DIRECTIVE
Write out every line of the records below as a JSON list of strings, one string per line, with blank lines dropped. Leave the pictures out of your answer.

Saved data entries:
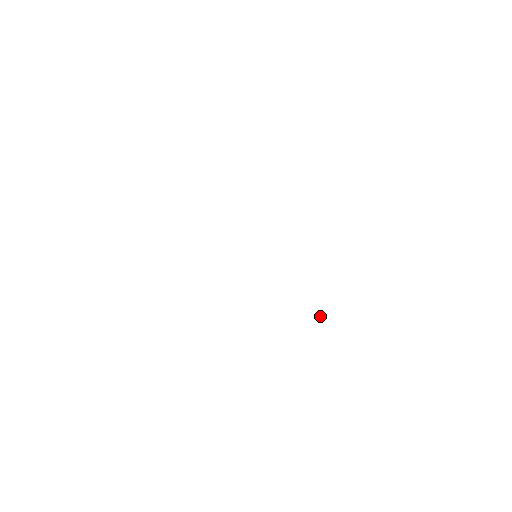
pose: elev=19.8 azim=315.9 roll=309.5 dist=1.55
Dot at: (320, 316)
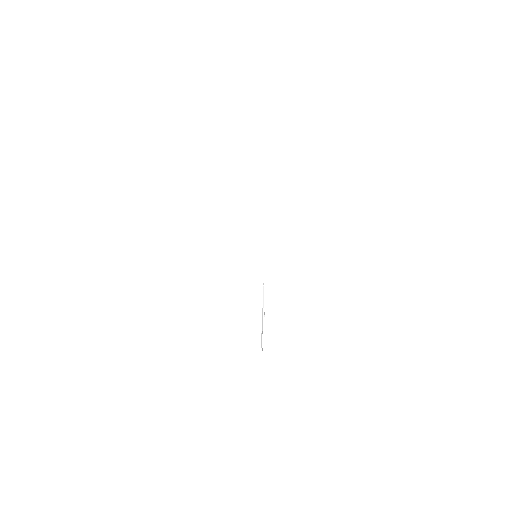
Dot at: (263, 294)
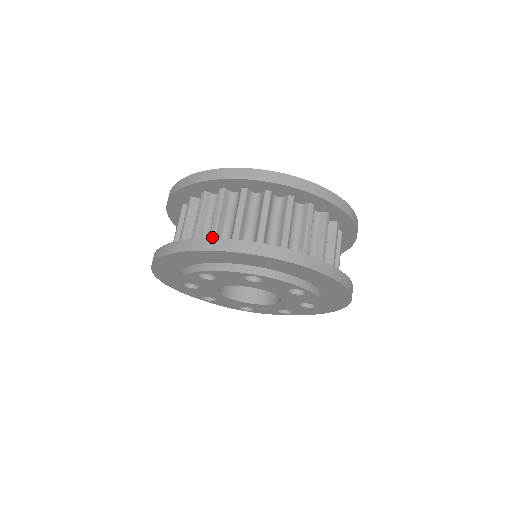
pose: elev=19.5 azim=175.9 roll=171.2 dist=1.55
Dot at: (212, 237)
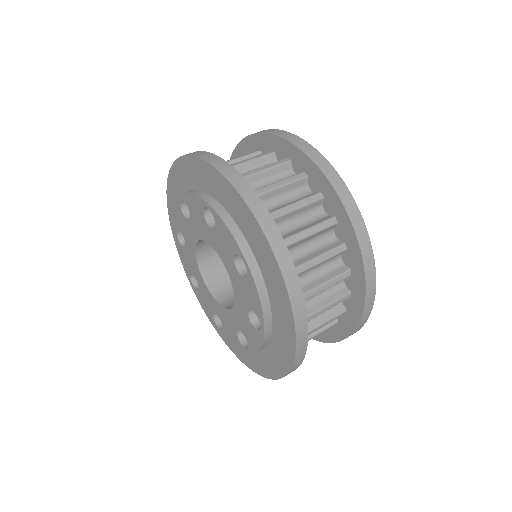
Dot at: occluded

RESULT FOR THIS EXERCISE
[
  "pose: elev=19.8 azim=315.9 roll=309.5 dist=1.55",
  "Dot at: (320, 316)",
  "Dot at: (263, 294)",
  "pose: elev=19.5 azim=175.9 roll=171.2 dist=1.55",
  "Dot at: (212, 237)",
  "Dot at: occluded"
]